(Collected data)
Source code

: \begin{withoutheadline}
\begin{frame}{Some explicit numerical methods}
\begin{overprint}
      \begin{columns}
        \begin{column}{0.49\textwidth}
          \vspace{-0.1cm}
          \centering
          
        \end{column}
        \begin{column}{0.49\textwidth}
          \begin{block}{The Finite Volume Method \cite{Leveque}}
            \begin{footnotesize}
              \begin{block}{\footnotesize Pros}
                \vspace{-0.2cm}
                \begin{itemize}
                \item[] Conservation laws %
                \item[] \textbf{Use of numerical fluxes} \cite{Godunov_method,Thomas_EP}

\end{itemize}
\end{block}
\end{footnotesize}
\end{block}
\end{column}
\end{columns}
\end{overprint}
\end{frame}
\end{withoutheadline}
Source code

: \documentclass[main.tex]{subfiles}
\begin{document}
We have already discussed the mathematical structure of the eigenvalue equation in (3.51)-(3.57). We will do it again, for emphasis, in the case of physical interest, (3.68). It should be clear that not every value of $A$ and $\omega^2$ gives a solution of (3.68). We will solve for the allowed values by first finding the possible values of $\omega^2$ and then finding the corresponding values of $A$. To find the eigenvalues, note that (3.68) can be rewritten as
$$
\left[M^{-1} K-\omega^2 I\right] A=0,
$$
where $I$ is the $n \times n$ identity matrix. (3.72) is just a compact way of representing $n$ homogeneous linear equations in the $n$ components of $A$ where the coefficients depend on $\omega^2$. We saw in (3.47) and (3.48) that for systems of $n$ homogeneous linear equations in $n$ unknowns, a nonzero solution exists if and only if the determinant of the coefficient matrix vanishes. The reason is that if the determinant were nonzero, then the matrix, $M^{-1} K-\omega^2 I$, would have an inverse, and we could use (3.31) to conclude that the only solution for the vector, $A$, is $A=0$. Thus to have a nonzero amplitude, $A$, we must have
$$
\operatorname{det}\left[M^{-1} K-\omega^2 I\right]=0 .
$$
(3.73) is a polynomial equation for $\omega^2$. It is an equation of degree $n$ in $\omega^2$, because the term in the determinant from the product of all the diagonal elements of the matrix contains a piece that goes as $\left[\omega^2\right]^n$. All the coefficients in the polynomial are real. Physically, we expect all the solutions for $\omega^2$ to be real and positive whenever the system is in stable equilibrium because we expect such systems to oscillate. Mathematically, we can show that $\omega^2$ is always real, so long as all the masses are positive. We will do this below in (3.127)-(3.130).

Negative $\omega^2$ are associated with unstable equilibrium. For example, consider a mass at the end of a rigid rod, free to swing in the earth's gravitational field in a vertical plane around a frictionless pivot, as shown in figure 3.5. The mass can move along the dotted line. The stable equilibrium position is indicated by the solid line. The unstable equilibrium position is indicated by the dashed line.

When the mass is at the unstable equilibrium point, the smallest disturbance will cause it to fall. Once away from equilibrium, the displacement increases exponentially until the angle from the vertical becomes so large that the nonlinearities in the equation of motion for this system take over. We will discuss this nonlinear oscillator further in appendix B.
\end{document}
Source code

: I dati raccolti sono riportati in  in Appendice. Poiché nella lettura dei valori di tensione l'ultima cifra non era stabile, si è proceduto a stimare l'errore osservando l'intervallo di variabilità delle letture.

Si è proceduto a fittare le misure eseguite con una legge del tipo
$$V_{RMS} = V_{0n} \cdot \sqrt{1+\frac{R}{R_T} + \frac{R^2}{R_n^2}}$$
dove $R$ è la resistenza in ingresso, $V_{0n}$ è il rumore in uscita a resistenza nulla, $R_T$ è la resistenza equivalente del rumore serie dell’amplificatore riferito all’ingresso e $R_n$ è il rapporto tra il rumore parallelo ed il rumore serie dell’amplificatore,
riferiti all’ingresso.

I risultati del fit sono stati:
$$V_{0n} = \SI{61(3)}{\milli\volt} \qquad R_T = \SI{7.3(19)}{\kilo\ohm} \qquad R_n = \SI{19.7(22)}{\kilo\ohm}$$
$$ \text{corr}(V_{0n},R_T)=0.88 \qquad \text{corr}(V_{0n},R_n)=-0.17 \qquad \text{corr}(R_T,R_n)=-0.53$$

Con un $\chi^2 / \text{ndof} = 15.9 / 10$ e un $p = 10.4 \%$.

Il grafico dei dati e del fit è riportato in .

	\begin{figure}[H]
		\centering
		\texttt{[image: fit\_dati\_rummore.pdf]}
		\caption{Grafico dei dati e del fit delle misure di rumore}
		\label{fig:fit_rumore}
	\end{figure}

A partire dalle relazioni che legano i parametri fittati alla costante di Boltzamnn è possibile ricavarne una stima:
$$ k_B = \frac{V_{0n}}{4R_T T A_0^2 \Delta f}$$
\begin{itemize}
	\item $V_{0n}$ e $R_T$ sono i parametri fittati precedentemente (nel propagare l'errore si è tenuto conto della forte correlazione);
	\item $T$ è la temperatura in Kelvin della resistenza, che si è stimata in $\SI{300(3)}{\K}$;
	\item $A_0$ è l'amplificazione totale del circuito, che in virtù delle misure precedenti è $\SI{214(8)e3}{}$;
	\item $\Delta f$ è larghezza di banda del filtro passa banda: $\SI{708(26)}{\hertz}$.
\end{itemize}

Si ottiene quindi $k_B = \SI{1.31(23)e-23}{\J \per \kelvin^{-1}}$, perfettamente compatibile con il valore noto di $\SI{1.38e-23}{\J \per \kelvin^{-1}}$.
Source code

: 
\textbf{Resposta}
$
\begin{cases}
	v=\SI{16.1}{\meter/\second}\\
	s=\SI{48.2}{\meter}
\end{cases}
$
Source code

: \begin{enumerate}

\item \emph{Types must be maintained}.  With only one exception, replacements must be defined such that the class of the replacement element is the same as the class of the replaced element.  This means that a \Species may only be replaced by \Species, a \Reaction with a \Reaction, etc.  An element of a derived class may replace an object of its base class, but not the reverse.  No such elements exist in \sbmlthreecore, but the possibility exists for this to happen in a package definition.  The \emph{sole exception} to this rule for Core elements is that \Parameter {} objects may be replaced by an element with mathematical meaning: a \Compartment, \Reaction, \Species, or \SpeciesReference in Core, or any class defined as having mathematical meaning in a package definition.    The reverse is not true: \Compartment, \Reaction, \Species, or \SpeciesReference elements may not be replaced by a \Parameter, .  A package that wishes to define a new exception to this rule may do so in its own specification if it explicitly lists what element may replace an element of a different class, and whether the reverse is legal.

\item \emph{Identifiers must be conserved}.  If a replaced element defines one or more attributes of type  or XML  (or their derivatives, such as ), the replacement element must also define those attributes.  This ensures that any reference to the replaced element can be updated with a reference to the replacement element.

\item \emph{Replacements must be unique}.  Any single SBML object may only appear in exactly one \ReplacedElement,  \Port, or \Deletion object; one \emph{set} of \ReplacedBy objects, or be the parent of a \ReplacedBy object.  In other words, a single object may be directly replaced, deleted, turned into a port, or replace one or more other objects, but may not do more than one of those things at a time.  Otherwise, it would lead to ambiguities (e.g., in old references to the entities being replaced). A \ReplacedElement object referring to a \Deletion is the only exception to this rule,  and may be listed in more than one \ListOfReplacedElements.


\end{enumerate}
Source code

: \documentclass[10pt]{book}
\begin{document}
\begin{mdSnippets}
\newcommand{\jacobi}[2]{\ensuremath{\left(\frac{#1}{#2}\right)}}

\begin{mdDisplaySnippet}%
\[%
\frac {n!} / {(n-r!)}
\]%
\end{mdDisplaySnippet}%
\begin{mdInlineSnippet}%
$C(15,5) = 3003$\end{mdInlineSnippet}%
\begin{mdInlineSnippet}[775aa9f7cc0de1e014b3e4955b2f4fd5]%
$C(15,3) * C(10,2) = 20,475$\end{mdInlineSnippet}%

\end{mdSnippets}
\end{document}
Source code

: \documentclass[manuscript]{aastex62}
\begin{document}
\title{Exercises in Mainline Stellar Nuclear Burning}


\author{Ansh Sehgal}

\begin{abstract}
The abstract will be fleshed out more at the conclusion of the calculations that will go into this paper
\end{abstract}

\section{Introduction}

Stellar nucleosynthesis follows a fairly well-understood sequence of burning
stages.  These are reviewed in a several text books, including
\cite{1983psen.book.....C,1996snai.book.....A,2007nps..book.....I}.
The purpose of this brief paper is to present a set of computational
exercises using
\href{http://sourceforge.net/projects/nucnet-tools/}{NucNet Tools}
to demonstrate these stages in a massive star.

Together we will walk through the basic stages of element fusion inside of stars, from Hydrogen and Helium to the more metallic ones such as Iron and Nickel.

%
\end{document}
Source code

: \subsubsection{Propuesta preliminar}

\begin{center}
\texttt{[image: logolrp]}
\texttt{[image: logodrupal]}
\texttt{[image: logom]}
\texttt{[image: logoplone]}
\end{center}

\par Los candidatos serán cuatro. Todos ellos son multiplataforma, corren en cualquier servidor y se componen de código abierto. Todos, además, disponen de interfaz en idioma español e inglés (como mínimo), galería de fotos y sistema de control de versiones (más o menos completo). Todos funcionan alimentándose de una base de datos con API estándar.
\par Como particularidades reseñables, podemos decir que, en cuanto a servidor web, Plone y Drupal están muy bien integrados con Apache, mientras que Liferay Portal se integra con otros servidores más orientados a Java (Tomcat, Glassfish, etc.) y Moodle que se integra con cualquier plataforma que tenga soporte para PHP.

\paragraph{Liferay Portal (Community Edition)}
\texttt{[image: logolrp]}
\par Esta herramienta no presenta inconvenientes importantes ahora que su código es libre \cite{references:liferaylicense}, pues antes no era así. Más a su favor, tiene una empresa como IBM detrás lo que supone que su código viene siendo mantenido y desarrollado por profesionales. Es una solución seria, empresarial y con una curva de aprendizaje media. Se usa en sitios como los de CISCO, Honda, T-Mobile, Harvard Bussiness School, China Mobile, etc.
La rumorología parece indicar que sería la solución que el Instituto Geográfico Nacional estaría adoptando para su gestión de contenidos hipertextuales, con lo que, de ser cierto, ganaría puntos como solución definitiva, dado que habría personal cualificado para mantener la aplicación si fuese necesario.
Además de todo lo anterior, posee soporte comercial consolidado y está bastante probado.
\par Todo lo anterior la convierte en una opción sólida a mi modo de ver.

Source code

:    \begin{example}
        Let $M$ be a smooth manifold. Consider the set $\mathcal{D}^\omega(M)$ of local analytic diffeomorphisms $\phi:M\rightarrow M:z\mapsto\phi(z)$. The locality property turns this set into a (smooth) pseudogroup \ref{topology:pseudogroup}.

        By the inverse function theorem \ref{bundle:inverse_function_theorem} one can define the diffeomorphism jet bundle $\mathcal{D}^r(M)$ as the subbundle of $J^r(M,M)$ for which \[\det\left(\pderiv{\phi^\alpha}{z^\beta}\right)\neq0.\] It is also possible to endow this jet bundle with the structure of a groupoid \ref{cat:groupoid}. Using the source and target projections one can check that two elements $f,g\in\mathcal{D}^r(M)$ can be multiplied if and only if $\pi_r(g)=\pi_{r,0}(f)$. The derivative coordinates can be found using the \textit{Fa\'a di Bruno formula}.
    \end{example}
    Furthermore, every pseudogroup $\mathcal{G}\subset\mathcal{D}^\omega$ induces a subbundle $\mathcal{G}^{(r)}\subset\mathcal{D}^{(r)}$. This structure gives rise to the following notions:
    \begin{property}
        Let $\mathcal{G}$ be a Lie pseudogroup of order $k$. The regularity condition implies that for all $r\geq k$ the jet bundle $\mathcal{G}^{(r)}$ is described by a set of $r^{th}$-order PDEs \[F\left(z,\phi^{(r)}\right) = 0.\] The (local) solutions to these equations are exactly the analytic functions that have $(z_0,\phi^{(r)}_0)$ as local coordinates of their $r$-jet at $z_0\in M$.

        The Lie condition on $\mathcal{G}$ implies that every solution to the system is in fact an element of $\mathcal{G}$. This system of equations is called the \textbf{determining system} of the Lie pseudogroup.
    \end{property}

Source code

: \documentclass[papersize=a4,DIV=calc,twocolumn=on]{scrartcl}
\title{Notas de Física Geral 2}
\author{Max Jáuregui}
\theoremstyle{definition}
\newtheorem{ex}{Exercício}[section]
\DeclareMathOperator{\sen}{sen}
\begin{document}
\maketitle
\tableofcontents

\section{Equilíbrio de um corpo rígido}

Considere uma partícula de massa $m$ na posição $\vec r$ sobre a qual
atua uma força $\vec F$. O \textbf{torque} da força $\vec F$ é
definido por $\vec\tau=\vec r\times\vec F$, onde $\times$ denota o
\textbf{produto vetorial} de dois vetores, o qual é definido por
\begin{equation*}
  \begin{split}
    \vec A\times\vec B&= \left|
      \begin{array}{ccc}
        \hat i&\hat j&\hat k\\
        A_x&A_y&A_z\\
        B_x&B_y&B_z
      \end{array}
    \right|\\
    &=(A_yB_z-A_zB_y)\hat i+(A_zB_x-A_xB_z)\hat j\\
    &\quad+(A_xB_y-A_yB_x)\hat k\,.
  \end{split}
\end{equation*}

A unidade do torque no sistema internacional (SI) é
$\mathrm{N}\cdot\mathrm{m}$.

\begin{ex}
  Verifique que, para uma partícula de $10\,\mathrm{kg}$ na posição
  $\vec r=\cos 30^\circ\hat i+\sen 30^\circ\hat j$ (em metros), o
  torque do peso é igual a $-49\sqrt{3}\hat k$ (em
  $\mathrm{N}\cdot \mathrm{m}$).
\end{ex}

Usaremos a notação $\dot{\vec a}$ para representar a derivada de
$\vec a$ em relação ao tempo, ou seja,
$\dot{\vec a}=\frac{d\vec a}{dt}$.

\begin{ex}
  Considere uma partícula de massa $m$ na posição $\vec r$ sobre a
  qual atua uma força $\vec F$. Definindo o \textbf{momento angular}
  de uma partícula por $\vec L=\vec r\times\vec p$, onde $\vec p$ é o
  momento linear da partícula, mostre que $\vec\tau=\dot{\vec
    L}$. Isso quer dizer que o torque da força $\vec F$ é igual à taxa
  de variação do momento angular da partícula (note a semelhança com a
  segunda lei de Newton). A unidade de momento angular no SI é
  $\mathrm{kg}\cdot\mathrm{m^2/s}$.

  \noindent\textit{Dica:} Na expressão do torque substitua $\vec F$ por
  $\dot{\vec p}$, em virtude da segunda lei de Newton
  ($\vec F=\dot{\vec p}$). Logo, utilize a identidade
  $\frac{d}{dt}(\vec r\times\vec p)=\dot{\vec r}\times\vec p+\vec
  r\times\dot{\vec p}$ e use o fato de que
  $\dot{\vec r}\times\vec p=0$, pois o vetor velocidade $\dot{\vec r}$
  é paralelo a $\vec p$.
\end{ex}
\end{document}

_Requirement_:
Copy out every line of the records that the string "soporte" appears in.

_Exercise answer_:
\par Como particularidades reseñables, podemos decir que, en cuanto a servidor web, Plone y Drupal están muy bien integrados con Apache, mientras que Liferay Portal se integra con otros servidores más orientados a Java (Tomcat, Glassfish, etc.) y Moodle que se integra con cualquier plataforma que tenga soporte para PHP.
Además de todo lo anterior, posee soporte comercial consolidado y está bastante probado.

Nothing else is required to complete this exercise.